Mr Surty said that because the decisions of the subcommittee would impact on provincial legislation and provincial regulations, its composition had been carefully considered to make sure that each of the provinces are represent by one full member. This would aid the NCOP in its constitutional role of mediating in conflicts between national and provincial laws. He suggested sending the Corder report to the provincial legislatures for their comments.
Ms Pandor said that although the Corder report dealt with a very important issue and had been tabled some months ago, no political party had made any comments on it. She said until considered responses had been received, the report could only be considered a working document. The report should therefore not be sent to the provincial legislatures until Parliament had agreed on what it should do. The subcommittee would have to study carefully the implications because a wide interpretation of scrutiny of delegated legislation could impinge on other distinct spheres of government. For example, if the NCOP decided to scrutinise municipal by-laws, this might impinge on powers of the local sphere of government. She urged party caucuses to debate the report and adopt a position on it.
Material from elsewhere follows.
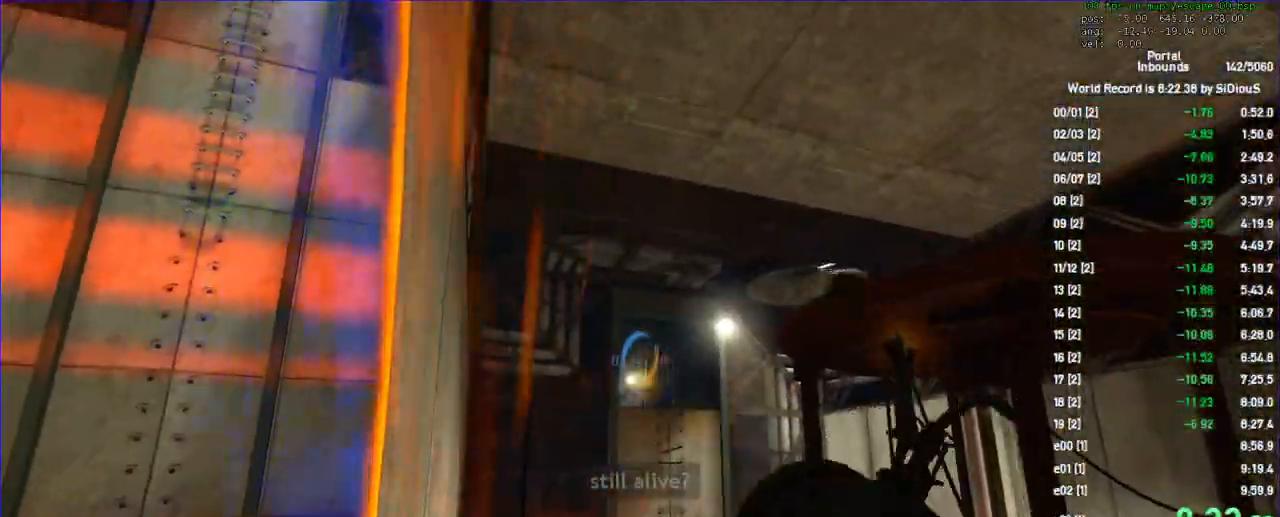
Gameplay with keyboard and mouse; each line is a JSON object with the keys and mouse buttons held at the frame after it. "events" lists presses ("down") and releases ("up") of "a", "d", "duck", "jump", "load", "reset", "s", "save", "shift", "use", "w", "x", "mouse_left", "mouse_wheel" and "mouse_right" between this image and that frame as [ms after this image, input, new state], when the widget could be followed in between. "mouse_left", "mouse_wheel", "mouse_right" = the "left", "wheel", "right" buttons of the "mouse" list. No other keys are recorded. "wheel" means that the mouse wheel is clicked or scrolled. Key names are as the overlay labels them; some are game actions (e.g. jump) rather than physical keys. Not read: mouse_move.
{"keys": ["a"], "mouse": []}
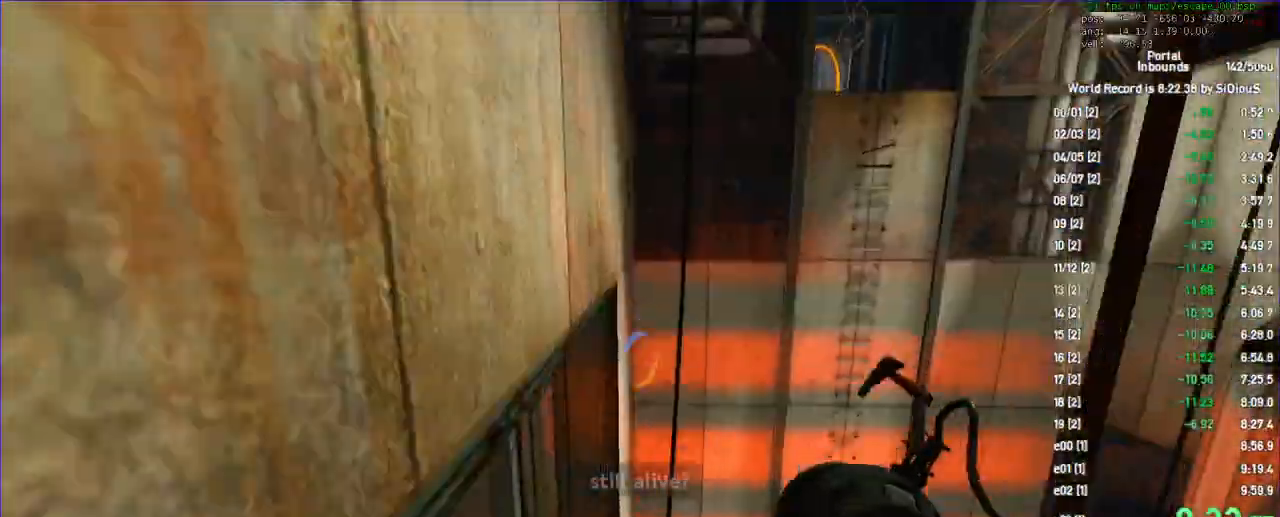
{"keys": ["w"], "mouse": [], "events": [[233, "w", "down"], [367, "a", "up"]]}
In the light of Ms Pandor's comments, Mr Surty withdrew his suggestion that the Corder report be sent to provincial legislatures. He suggested NCOP scrutiny might include ensuring consistency in provincial regulations in terms of, for example, traffic legislation.
Mr Setona summarised the decisions of the meeting as: 1) Subcommittee members would attend Prof Corder's presentation on his report on 15, 16 or 17 November 2) Political parties would respond to the report and 3) The subcommittee would not meet again until after the next meeting of the Joint Subcommittee on Delegated Legislation. The meeting was adjourned until further notice.